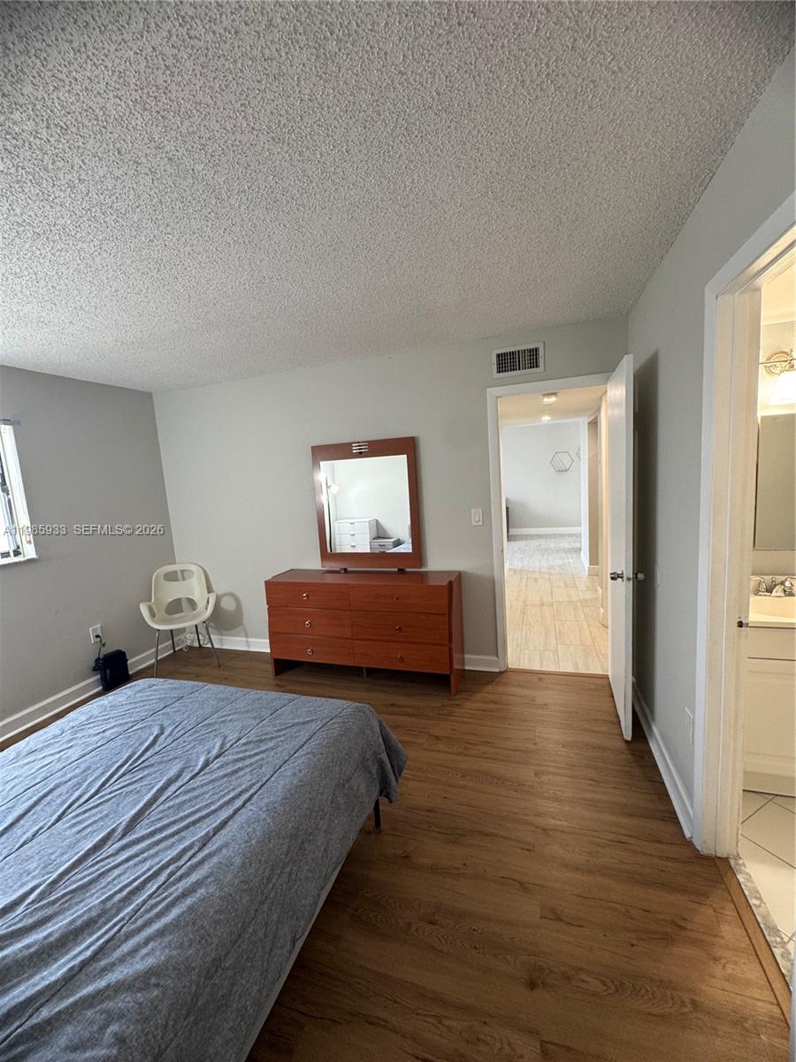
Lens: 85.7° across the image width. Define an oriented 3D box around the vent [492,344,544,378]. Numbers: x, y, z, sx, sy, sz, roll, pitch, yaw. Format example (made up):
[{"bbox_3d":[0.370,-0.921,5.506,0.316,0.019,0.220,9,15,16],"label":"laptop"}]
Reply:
[{"bbox_3d":[0.817,-1.154,2.906,0.340,0.186,0.025,-1,8,19],"label":"vent"}]

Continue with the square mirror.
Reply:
[{"bbox_3d":[-0.255,-0.189,3.386,0.870,1.010,0.040,-1,8,19],"label":"square mirror"}]

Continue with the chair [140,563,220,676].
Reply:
[{"bbox_3d":[-1.930,0.751,3.822,0.610,0.866,0.600,-8,9,-25],"label":"chair"}]

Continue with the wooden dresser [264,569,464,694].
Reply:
[{"bbox_3d":[-0.255,0.741,3.351,1.462,0.793,0.395,-1,8,19],"label":"wooden dresser"}]

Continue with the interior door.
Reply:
[{"bbox_3d":[1.322,0.100,2.577,0.040,2.032,0.712,-1,8,19],"label":"interior door"}]

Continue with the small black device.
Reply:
[{"bbox_3d":[-2.301,1.135,3.479,0.090,0.250,0.200,-1,8,19],"label":"small black device"}]

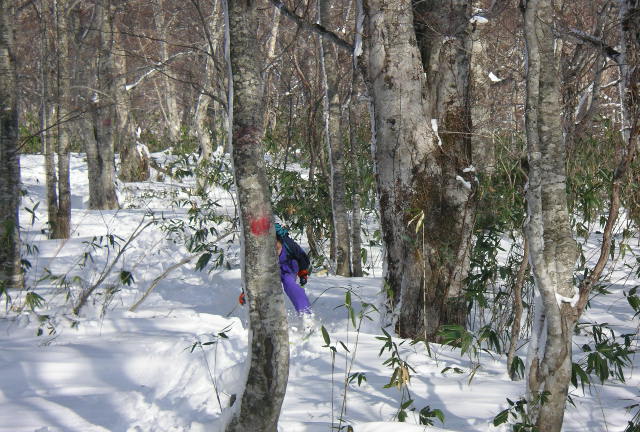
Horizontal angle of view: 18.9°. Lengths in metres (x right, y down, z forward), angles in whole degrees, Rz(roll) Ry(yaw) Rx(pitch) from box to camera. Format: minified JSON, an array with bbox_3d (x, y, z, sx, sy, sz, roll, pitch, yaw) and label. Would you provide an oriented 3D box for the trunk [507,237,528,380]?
[{"bbox_3d":[1.438,0.673,14.000,0.120,1.060,0.100,5,2,0],"label":"trunk"}]

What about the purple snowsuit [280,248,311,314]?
[{"bbox_3d":[-0.369,0.660,20.000,0.550,0.900,0.450,2,3,37],"label":"purple snowsuit"}]

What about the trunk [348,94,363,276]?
[{"bbox_3d":[0.425,-0.377,23.000,0.130,2.200,0.120,-3,2,0],"label":"trunk"}]

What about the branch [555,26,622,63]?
[{"bbox_3d":[2.943,-1.873,21.000,0.780,0.140,0.180,25,2,0],"label":"branch"}]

## The task
Can you pull out, word for word, every line of the records above from the one containing "Continue with the wooden" through the end of the records, both ends included, with the pictures left out?

## Answer section
Continue with the wooden dresser [264,569,464,694].
Reply:
[{"bbox_3d":[-0.255,0.741,3.351,1.462,0.793,0.395,-1,8,19],"label":"wooden dresser"}]

Continue with the interior door.
Reply:
[{"bbox_3d":[1.322,0.100,2.577,0.040,2.032,0.712,-1,8,19],"label":"interior door"}]

Continue with the small black device.
Reply:
[{"bbox_3d":[-2.301,1.135,3.479,0.090,0.250,0.200,-1,8,19],"label":"small black device"}]

Horizontal angle of view: 18.9°. Lengths in metres (x right, y down, z forward), angles in whole degrees, Rz(roll) Ry(yaw) Rx(pitch) from box to camera. Format: minified JSON, an array with bbox_3d (x, y, z, sx, sy, sz, roll, pitch, yaw) and label. Would you provide an oriented 3D box for the trunk [507,237,528,380]?
[{"bbox_3d":[1.438,0.673,14.000,0.120,1.060,0.100,5,2,0],"label":"trunk"}]

What about the purple snowsuit [280,248,311,314]?
[{"bbox_3d":[-0.369,0.660,20.000,0.550,0.900,0.450,2,3,37],"label":"purple snowsuit"}]

What about the trunk [348,94,363,276]?
[{"bbox_3d":[0.425,-0.377,23.000,0.130,2.200,0.120,-3,2,0],"label":"trunk"}]

What about the branch [555,26,622,63]?
[{"bbox_3d":[2.943,-1.873,21.000,0.780,0.140,0.180,25,2,0],"label":"branch"}]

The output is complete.